The rainy season in Niger is marked by tragic events every year. In 2020, at least 70 people died in the floods, and more than 350 others were affected. This year, halfway through the rainy season, the report issued on Sunday by the local authorities shows the gravity of the situation: there are at least 000 dead and 52 injured. The 34 balance sheet is therefore likely to be larger than last year. In addition to the loss of human life, material damage has exploded this year: more than 2021 homes were destroyed, 4 head of cattle were swallowed up by the water, not to mention schools and mosques which suffered the vagaries of the weather. .
Yet endowed with good infrastructure, the capital Niamey did not escape the disaster: just on the night of August 10 to 11, 5 people died as a result of the floods. The populations are surprised at the lack of preparation on the part of the government and denounce the lack of funds for the civil protection forces. Because every year, torrential rains fall on Niger. And every year, the country counts its dead and sees the damage. In 2020, the Nigerien state had made significant resources available to mitigate the risks, by adopting a rescue plan of 600 million dollars. This year, the first of Mohamed Bazoum at the head of the country, Niger has not taken the measure of events.
An insoluble problem?
If we are to believe the national meteorological services, the government and its "technical partners" have been organizing assistance to victims for more than two months.

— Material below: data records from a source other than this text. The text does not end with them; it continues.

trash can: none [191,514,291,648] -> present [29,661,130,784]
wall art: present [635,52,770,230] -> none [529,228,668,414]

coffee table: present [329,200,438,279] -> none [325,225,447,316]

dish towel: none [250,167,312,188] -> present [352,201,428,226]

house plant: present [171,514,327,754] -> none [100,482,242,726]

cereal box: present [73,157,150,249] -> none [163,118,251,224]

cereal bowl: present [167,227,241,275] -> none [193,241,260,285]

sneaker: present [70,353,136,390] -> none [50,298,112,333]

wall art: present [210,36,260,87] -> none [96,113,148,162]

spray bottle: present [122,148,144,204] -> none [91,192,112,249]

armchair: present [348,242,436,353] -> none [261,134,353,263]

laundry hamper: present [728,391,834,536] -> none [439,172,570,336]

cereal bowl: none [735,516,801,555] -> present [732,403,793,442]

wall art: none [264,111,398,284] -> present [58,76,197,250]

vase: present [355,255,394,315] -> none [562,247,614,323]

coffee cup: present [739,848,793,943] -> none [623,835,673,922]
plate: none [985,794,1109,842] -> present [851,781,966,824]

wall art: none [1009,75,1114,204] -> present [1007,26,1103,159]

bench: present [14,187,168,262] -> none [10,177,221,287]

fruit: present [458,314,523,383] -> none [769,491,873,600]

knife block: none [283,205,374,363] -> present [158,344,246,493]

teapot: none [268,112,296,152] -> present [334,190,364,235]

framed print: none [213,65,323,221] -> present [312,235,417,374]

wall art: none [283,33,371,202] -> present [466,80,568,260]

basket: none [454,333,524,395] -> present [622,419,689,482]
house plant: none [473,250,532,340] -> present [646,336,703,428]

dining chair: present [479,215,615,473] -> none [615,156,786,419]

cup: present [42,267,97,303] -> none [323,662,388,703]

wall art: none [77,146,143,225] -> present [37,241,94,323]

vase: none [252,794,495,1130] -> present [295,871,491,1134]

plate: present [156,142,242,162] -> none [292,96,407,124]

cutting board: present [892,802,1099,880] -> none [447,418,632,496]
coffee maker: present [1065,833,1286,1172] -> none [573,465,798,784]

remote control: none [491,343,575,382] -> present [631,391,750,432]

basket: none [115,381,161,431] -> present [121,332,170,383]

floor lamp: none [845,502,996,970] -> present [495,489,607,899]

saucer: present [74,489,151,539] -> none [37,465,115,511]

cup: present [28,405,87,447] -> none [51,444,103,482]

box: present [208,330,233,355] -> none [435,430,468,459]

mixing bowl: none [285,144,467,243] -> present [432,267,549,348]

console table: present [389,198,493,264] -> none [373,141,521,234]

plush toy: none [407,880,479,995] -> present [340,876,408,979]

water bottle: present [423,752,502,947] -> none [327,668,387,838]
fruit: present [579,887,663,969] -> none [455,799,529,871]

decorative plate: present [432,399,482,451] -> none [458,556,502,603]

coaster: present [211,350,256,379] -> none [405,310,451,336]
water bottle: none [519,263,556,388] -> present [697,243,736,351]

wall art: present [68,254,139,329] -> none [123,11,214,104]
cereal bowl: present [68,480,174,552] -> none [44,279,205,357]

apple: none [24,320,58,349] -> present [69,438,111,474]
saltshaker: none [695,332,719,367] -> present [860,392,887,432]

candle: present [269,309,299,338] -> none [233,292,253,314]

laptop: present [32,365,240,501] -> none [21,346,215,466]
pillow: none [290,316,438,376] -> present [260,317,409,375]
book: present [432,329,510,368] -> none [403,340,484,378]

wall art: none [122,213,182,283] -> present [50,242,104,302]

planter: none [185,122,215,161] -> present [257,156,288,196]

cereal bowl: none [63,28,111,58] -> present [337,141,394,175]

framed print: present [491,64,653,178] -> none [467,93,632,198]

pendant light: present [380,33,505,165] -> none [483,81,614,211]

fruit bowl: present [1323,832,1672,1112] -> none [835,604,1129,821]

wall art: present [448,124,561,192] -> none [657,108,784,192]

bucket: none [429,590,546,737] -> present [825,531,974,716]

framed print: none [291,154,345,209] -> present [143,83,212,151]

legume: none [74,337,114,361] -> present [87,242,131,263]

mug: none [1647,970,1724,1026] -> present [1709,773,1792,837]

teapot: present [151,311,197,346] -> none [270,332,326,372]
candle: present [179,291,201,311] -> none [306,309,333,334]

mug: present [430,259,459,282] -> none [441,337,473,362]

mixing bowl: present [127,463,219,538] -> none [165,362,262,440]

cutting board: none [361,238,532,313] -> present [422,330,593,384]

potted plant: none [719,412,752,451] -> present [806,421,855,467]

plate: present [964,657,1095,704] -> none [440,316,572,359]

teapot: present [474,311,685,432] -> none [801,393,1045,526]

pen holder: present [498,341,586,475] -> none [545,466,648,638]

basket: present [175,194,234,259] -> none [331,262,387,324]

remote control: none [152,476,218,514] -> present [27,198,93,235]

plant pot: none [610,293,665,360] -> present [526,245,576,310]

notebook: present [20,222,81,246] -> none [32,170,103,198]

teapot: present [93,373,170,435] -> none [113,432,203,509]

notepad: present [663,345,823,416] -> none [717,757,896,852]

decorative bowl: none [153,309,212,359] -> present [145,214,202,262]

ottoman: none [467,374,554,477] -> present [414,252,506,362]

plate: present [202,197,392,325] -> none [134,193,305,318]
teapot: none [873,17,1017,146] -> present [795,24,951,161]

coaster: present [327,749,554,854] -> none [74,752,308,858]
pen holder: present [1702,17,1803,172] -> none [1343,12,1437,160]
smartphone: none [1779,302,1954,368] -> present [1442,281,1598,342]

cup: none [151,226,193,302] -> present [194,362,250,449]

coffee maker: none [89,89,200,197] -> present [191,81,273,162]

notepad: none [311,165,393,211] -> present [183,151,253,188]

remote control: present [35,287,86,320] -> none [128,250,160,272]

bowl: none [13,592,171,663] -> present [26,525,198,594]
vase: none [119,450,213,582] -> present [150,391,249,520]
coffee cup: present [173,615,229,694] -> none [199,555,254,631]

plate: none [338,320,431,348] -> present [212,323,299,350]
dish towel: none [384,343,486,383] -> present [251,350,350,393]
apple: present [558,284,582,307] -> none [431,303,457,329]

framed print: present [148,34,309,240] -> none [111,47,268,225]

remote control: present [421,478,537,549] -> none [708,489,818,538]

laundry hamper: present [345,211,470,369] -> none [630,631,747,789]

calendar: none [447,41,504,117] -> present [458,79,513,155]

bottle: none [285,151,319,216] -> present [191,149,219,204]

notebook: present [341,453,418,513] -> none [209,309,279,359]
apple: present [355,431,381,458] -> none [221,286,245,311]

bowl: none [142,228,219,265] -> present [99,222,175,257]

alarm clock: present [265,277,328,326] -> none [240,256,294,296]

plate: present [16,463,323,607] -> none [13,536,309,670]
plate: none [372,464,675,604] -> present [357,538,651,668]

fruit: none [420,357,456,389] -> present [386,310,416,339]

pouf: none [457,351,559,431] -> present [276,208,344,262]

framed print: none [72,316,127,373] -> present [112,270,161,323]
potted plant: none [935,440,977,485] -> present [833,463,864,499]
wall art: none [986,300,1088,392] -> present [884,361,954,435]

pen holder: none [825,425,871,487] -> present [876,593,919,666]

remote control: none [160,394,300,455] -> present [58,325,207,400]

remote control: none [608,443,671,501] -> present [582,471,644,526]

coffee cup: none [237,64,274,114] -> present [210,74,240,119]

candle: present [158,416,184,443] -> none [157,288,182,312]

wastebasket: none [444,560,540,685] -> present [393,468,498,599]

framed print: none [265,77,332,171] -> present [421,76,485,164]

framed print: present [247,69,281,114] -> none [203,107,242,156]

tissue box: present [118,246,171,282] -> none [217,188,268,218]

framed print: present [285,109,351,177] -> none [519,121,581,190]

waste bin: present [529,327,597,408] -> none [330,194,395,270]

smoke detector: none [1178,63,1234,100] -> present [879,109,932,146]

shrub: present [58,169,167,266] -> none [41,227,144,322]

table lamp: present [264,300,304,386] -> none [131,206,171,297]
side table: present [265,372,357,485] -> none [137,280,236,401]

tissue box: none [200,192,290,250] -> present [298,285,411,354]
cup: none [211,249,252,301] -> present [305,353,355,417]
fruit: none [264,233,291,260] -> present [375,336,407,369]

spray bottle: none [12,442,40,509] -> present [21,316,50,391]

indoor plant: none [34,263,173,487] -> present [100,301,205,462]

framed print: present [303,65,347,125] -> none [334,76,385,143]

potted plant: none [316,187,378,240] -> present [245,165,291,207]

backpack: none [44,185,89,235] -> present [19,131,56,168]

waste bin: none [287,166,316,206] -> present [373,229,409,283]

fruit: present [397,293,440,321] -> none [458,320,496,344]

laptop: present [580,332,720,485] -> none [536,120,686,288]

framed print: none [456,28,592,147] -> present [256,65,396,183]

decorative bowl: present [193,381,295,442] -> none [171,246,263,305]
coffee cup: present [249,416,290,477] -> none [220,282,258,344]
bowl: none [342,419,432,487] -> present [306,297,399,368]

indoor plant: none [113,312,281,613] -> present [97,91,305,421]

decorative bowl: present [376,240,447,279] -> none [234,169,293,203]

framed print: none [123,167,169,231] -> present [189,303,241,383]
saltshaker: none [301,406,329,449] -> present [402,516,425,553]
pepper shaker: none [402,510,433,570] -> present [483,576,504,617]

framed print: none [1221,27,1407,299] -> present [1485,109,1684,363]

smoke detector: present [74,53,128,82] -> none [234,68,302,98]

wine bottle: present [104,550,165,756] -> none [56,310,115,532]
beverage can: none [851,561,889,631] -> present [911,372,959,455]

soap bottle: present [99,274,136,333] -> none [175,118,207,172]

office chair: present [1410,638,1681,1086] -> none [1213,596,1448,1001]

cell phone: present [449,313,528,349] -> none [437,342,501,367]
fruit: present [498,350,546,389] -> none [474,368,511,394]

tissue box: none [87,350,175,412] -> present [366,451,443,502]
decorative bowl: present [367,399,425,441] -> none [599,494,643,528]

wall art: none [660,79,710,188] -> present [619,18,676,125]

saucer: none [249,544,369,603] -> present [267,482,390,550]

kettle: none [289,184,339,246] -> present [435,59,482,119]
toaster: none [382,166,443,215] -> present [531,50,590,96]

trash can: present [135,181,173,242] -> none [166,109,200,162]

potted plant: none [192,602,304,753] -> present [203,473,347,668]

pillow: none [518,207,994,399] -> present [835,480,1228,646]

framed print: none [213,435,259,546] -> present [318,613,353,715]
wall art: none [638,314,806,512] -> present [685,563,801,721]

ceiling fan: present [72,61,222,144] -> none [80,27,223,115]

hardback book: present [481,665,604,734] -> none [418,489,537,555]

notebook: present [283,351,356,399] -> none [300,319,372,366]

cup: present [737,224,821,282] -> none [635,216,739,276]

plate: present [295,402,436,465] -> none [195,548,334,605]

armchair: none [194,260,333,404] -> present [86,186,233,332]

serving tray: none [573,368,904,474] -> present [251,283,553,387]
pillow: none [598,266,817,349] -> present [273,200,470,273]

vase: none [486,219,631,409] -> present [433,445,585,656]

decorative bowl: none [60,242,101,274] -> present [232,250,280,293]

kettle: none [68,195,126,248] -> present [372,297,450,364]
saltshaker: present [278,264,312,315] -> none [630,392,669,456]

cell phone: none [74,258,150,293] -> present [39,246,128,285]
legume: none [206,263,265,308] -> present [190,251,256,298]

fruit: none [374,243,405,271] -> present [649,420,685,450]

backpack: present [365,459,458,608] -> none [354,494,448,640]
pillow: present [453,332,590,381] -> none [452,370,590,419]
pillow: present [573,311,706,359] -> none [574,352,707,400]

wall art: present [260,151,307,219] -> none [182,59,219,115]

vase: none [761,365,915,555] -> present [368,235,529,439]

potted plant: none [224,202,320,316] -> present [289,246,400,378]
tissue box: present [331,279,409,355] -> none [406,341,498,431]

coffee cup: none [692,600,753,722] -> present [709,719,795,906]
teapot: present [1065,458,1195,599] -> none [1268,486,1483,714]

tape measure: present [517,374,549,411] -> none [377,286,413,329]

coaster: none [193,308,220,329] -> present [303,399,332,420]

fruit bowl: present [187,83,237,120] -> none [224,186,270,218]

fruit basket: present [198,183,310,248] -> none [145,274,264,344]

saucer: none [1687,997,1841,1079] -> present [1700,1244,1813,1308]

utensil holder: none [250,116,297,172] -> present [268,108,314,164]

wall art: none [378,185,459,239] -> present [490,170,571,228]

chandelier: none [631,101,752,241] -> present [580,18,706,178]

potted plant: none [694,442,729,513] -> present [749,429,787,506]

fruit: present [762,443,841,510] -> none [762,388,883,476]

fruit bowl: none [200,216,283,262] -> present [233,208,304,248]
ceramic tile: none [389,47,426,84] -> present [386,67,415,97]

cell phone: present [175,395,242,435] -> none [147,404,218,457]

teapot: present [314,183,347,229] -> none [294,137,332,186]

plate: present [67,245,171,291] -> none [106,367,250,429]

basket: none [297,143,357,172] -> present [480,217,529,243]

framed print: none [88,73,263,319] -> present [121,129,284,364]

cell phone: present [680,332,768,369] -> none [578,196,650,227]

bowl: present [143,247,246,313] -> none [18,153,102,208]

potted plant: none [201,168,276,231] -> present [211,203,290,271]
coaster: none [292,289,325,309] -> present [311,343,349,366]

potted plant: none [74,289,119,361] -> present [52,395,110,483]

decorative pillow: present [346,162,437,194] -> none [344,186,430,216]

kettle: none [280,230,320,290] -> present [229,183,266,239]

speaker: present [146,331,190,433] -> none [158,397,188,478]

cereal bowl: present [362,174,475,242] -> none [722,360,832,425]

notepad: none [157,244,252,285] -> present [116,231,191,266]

But the latter comes down to the distribution of food and basic necessities. In order to avoid the collapse of the market and famine, Niger, although an exporter of agricultural products, accepted aid from other African countries: Algeria, Ghana, Nigeria and Benin sent many resumption of food aid to the Nigerien government, especially during the month of Ramadan. Faced with the worrying situation, the Nigerien state seems totally lost. So much so that the general direction of civil protection (DGPC) of the Ministry of the Interior launched “calls for solidarity”.
A dependence on international donations which makes people fear the worst: rural populations, already confronted with terrorism, must, during the rainy season, which generally extends from June to October, patiently take their troubles. During this period, flash floods occur regularly. They make roads impassable and wash away buildings. Roads, including in urban centers, are often rendered impassable due to heavy rains, hampering disaster response efforts as well as overland travel. A security challenge that the Nigerien government is struggling to meet. And the consequence is terrible: vulnerable communities along the main rivers of Niger are paralyzed. And the lack of resources deployed by the authorities suggests that, next year, history will undeniably repeat itself.